United Fresh said this Feb. 27 in a member communication about the food safety meetings:
Responding to the need for updated guidance on the growing, handling and processing of fresh cantaloupe, produce industry leaders across the nation will hold four regional meetings throughout the U.S. to develop guidelines designed to improve the safety of cantaloupe. The guidance will address all operations within the supply chain and the diverse regions and processes in which netted melons are produced and handled.
The meetings will be held on:
* March 29-30, Phoenix, Ariz.
* April 26-27, Western Growers headquarters, Irvine, Calif.
* May 30-31, Southeast region
* June 20-21, Denver, Colo.
Further communications in the coming weeks will provide detailed Information on registration, exact locations, hotels and agendas.
The meetings are open to growers, buyers, auditors, academic experts as well as regulators from state agencies, the Food and Drug Administration and the U.S. Department of Agriculture.
Meetings are restricted to industry stakeholders; however, each event will be followed up with a conference call with news media and those unable to attend to ensure additional questions are answered.
TK: Is the "industry" correct in restricting the food safety meetings to industry stakeholders, excluding the press and members of the public? The LinkedIn poll shows the diverging views on the question. In limited voting, 50% say the meetings should be open, as it would signify good faith. However, half say no, it would hinder progress on the task.
I noted in the poll question that food safety lawyer Bill Marler has written in his blog about the issue.
Marler gathers perspectives from some of his clients. A Jennifer Exley wrote:
I am disturbed and upset by the news that the general public, (i.e. the people that were affected) are not allowed in the upcoming industry meetings on the recent Listeria outbreak. As the daughter of one of the victims, this has been a life changing event, not only for my father who no longer leads the quality lifestyle he once had, but for our entire family, especially my mother, who now has to assist, supervise and monitor him on a daily basis. They need to hear our stories. People that have been affected should be allowed to speak about what we all have been through and are continuing to go through so the seriousness of foodborne illnesses can be relayed in a personal manner. Why should anyone get sick from eating a cantaloupe?
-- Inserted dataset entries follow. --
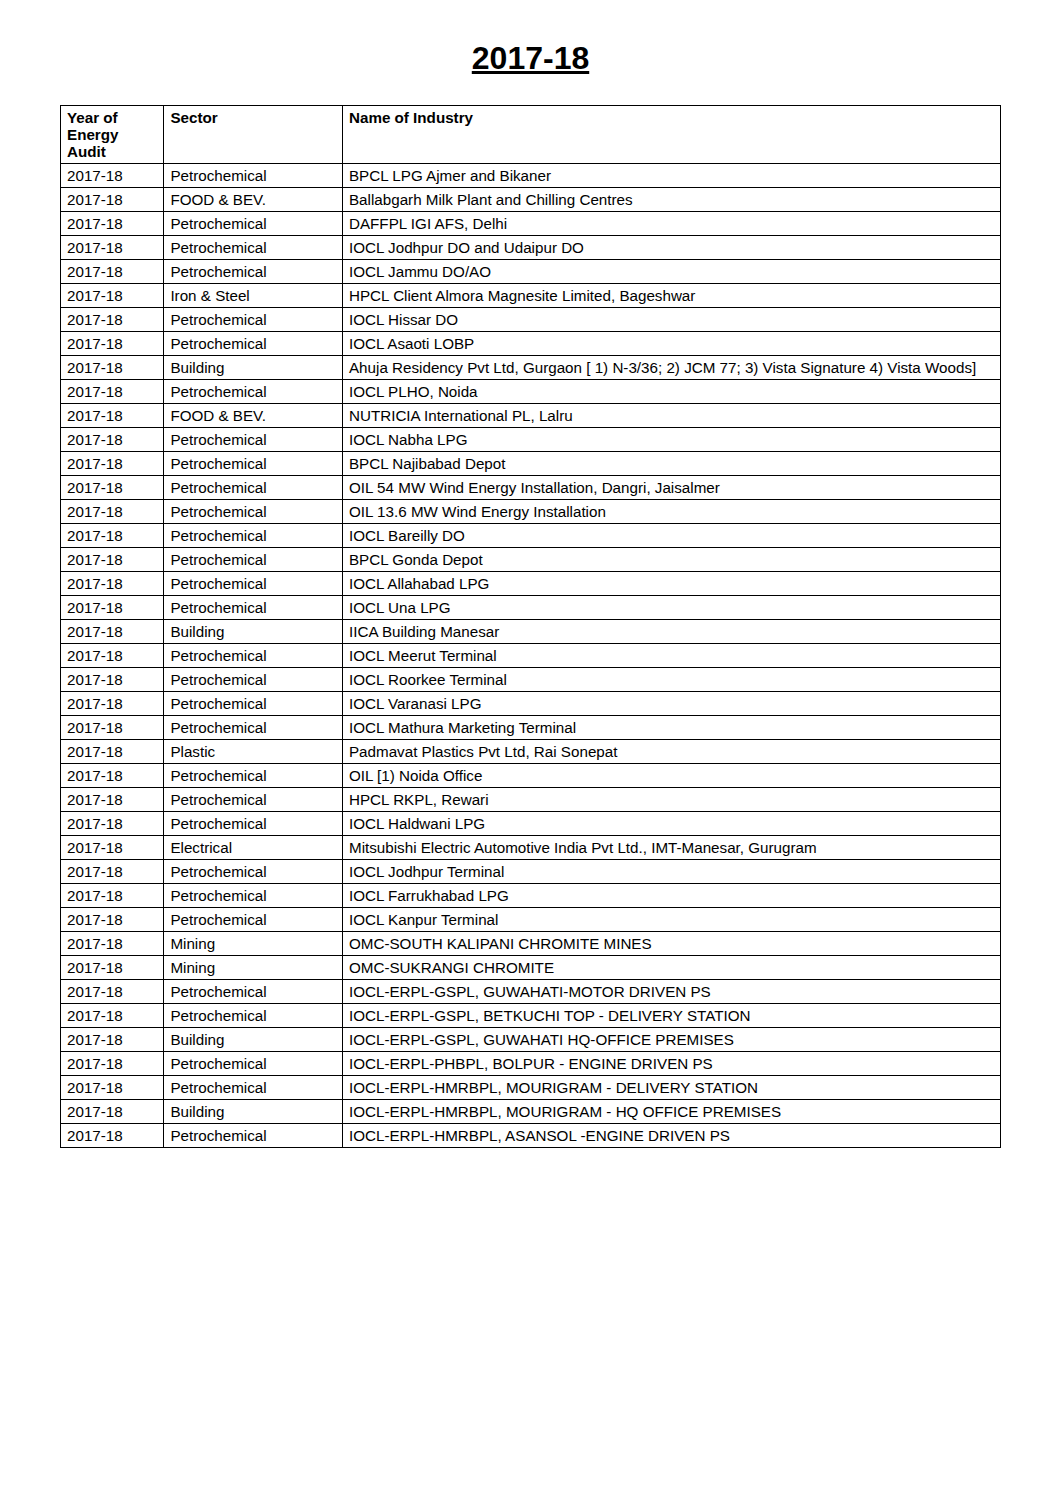2017-18
| Year of Energy Audit | Sector | Name of Industry |
| --- | --- | --- |
| 2017-18 | Petrochemical | BPCL LPG Ajmer and Bikaner |
| 2017-18 | FOOD & BEV. | Ballabgarh Milk Plant and Chilling Centres |
| 2017-18 | Petrochemical | DAFFPL IGI AFS, Delhi |
| 2017-18 | Petrochemical | IOCL Jodhpur DO and Udaipur DO |
| 2017-18 | Petrochemical | IOCL Jammu DO/AO |
| 2017-18 | Iron & Steel | HPCL Client Almora Magnesite Limited, Bageshwar |
| 2017-18 | Petrochemical | IOCL Hissar DO |
| 2017-18 | Petrochemical | IOCL Asaoti LOBP |
| 2017-18 | Building | Ahuja Residency Pvt Ltd, Gurgaon [ 1) N-3/36; 2) JCM 77; 3) Vista Signature 4) Vista Woods] |
| 2017-18 | Petrochemical | IOCL PLHO, Noida |
| 2017-18 | FOOD & BEV. | NUTRICIA International PL, Lalru |
| 2017-18 | Petrochemical | IOCL Nabha LPG |
| 2017-18 | Petrochemical | BPCL Najibabad Depot |
| 2017-18 | Petrochemical | OIL 54 MW Wind Energy Installation, Dangri, Jaisalmer |
| 2017-18 | Petrochemical | OIL 13.6 MW Wind Energy Installation |
| 2017-18 | Petrochemical | IOCL Bareilly DO |
| 2017-18 | Petrochemical | BPCL Gonda Depot |
| 2017-18 | Petrochemical | IOCL Allahabad LPG |
| 2017-18 | Petrochemical | IOCL Una LPG |
| 2017-18 | Building | IICA Building Manesar |
| 2017-18 | Petrochemical | IOCL Meerut Terminal |
| 2017-18 | Petrochemical | IOCL Roorkee Terminal |
| 2017-18 | Petrochemical | IOCL Varanasi LPG |
| 2017-18 | Petrochemical | IOCL Mathura Marketing Terminal |
| 2017-18 | Plastic | Padmavat Plastics Pvt Ltd, Rai Sonepat |
| 2017-18 | Petrochemical | OIL [1) Noida Office |
| 2017-18 | Petrochemical | HPCL RKPL, Rewari |
| 2017-18 | Petrochemical | IOCL Haldwani LPG |
| 2017-18 | Electrical | Mitsubishi Electric Automotive India Pvt Ltd., IMT-Manesar, Gurugram |
| 2017-18 | Petrochemical | IOCL Jodhpur Terminal |
| 2017-18 | Petrochemical | IOCL Farrukhabad LPG |
| 2017-18 | Petrochemical | IOCL Kanpur Terminal |
| 2017-18 | Mining | OMC-SOUTH KALIPANI CHROMITE MINES |
| 2017-18 | Mining | OMC-SUKRANGI CHROMITE |
| 2017-18 | Petrochemical | IOCL-ERPL-GSPL, GUWAHATI-MOTOR DRIVEN PS |
| 2017-18 | Petrochemical | IOCL-ERPL-GSPL, BETKUCHI TOP - DELIVERY STATION |
| 2017-18 | Building | IOCL-ERPL-GSPL, GUWAHATI HQ-OFFICE PREMISES |
| 2017-18 | Petrochemical | IOCL-ERPL-PHBPL, BOLPUR - ENGINE DRIVEN PS |
| 2017-18 | Petrochemical | IOCL-ERPL-HMRBPL, MOURIGRAM - DELIVERY STATION |
| 2017-18 | Building | IOCL-ERPL-HMRBPL, MOURIGRAM - HQ OFFICE PREMISES |
| 2017-18 | Petrochemical | IOCL-ERPL-HMRBPL, ASANSOL -ENGINE DRIVEN PS |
TK: In my view, at least one of the meetings should be designated an "open" meeting for members of the public to attend and to comment. All meetings should be open to the press. Organizers shouldn't assume that just because a meeting is open to the press and to the public that chaos will ensue. A more likely scenario would be that budgets and time constraints would preclude both the press and the public from attending the meetings in any significant way. Such meetings would allow the industry to see the "human" side of those affected, and would also provide the public a chance to appreciate the earnestness of the industry's effort to address cantaloupe food safety issues.